▸ MATERIAL PROVIDED:
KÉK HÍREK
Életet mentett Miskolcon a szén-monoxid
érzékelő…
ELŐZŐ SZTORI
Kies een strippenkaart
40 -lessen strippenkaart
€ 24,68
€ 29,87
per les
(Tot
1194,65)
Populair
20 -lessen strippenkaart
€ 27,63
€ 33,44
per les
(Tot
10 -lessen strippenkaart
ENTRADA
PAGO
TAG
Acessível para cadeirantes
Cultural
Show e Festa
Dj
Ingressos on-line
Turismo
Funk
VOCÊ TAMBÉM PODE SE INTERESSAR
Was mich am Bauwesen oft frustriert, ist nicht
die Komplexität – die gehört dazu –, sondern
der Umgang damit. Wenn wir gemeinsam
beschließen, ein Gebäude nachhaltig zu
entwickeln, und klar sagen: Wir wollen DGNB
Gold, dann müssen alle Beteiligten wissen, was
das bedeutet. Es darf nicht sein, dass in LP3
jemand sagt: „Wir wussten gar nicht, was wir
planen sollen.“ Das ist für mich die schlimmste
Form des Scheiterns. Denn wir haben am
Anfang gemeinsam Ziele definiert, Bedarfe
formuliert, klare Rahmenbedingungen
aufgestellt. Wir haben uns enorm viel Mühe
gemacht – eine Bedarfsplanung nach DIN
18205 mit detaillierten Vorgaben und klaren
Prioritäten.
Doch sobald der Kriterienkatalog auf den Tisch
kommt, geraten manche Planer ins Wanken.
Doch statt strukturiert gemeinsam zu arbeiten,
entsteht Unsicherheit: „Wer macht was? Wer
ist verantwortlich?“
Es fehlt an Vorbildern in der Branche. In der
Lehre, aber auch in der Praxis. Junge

▸ DESCRIPTION OF THE TASK: Before answering, count every line of the records that contains "mich"; the answer is that number and nothing more.

▸ ANSWER AREA: 2